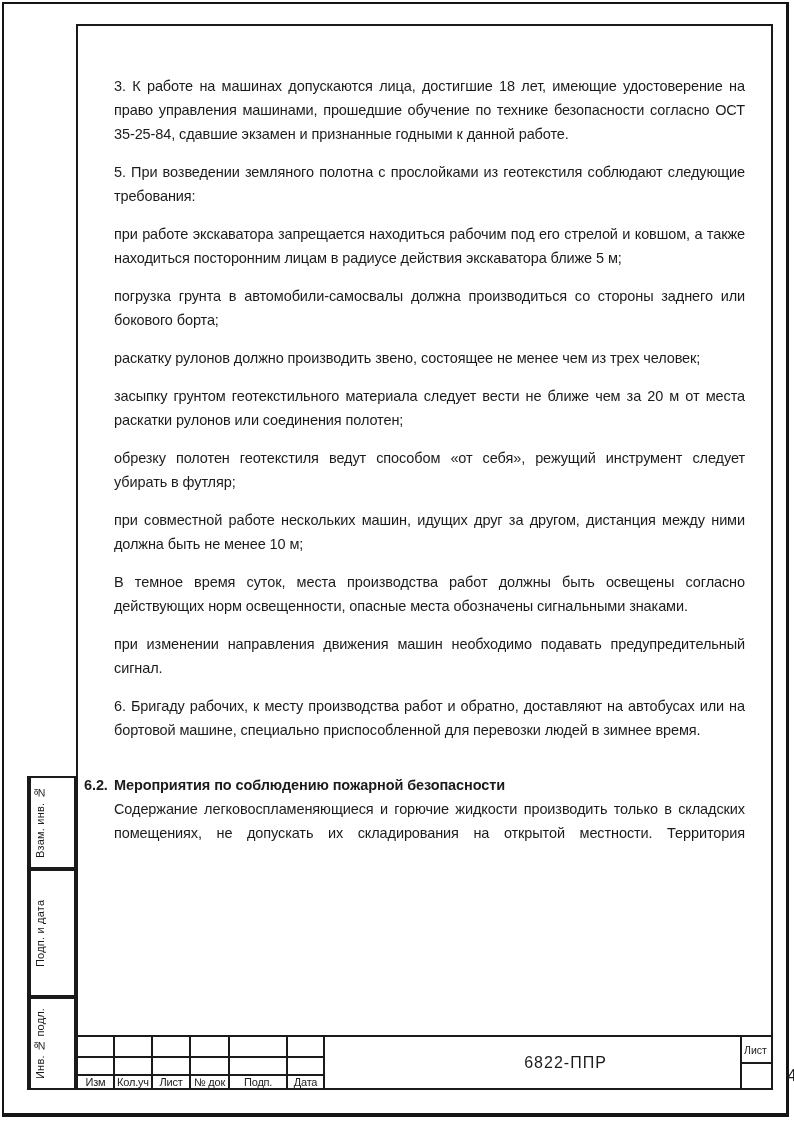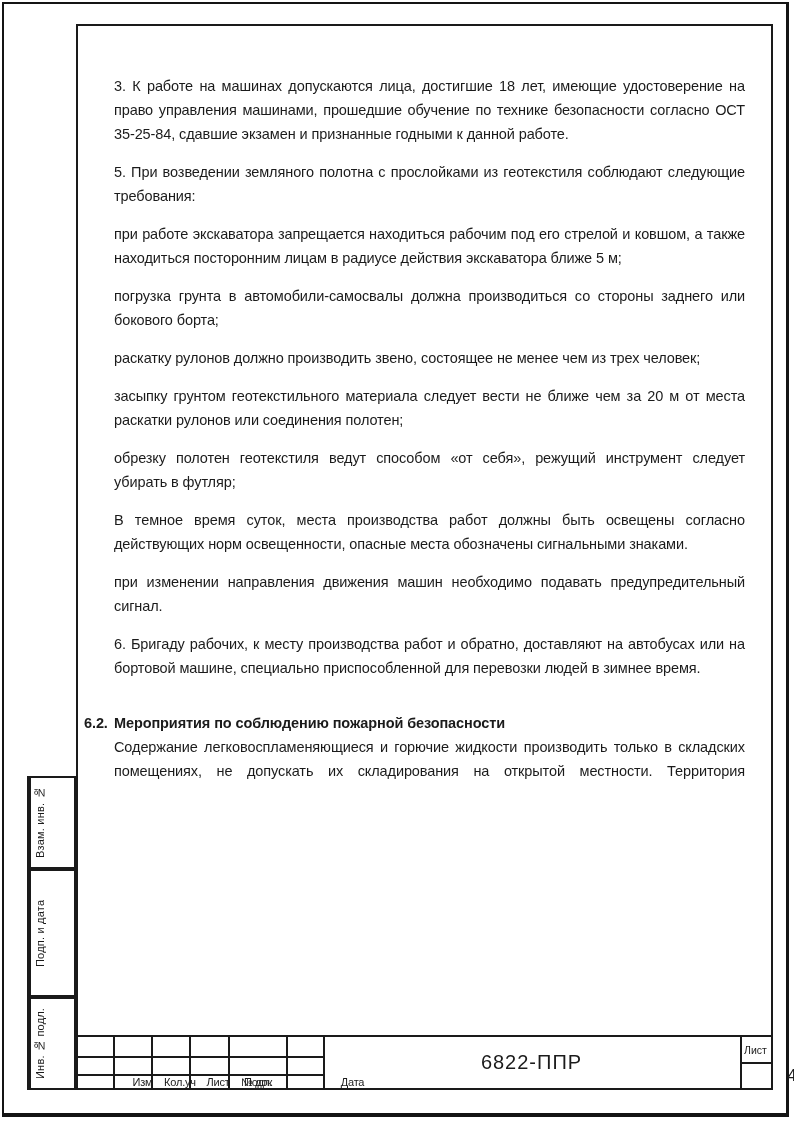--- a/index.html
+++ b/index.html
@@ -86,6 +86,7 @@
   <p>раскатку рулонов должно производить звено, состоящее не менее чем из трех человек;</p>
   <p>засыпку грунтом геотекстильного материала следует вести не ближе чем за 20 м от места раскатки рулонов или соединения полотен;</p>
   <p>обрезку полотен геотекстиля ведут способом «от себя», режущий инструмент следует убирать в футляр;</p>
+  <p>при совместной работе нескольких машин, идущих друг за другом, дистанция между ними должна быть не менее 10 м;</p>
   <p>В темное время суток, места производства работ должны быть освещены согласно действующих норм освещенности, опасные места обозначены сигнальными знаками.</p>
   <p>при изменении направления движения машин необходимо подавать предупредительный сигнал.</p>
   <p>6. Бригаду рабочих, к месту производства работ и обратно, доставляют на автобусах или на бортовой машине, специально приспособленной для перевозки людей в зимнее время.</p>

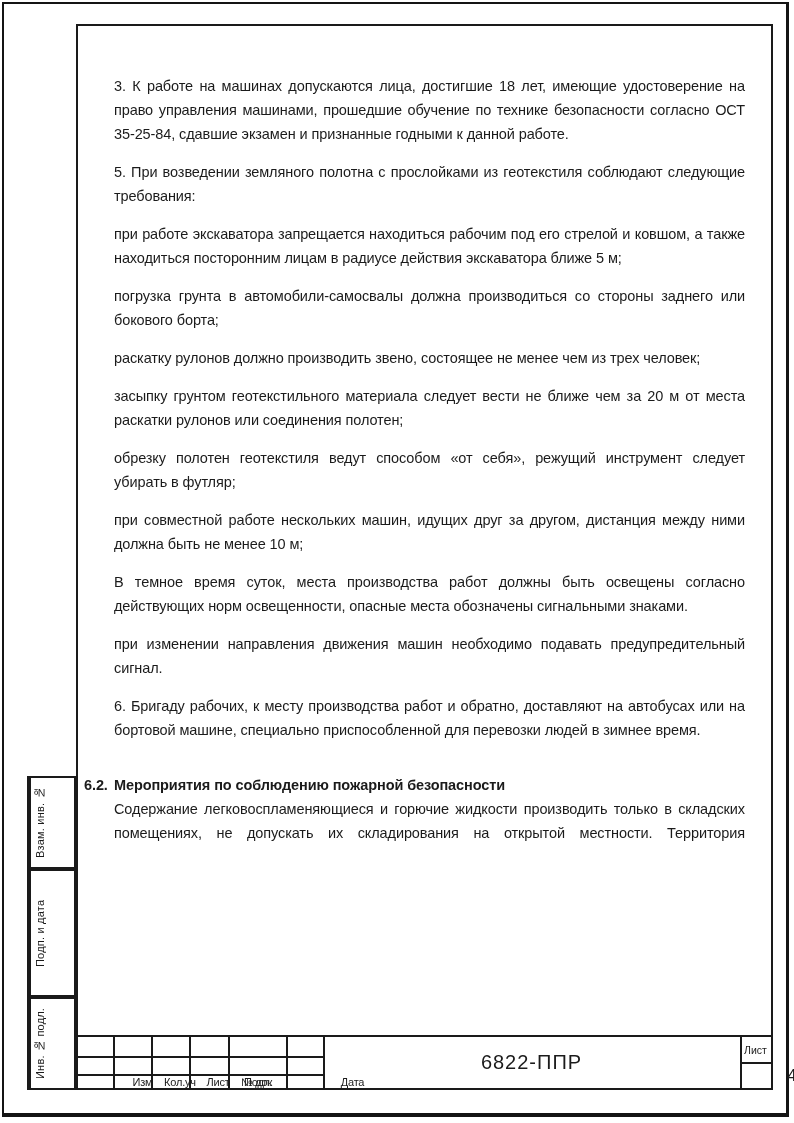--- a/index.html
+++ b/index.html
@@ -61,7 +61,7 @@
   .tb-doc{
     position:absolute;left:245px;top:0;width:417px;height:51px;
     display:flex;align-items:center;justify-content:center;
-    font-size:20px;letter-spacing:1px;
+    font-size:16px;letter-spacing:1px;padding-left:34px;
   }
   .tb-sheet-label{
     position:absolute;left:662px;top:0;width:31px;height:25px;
==============================
[Your objective]
Output the lines, exactly: the first line of the entries above, every line after it, and the line with "<p>засыпку грунтом геотекстильного" as the last. No pictures.

[Result of this task]
--- a/index.html
+++ b/index.html
@@ -86,6 +86,7 @@
   <p>раскатку рулонов должно производить звено, состоящее не менее чем из трех человек;</p>
   <p>засыпку грунтом геотекстильного материала следует вести не ближе чем за 20 м от места раскатки рулонов или соединения полотен;</p>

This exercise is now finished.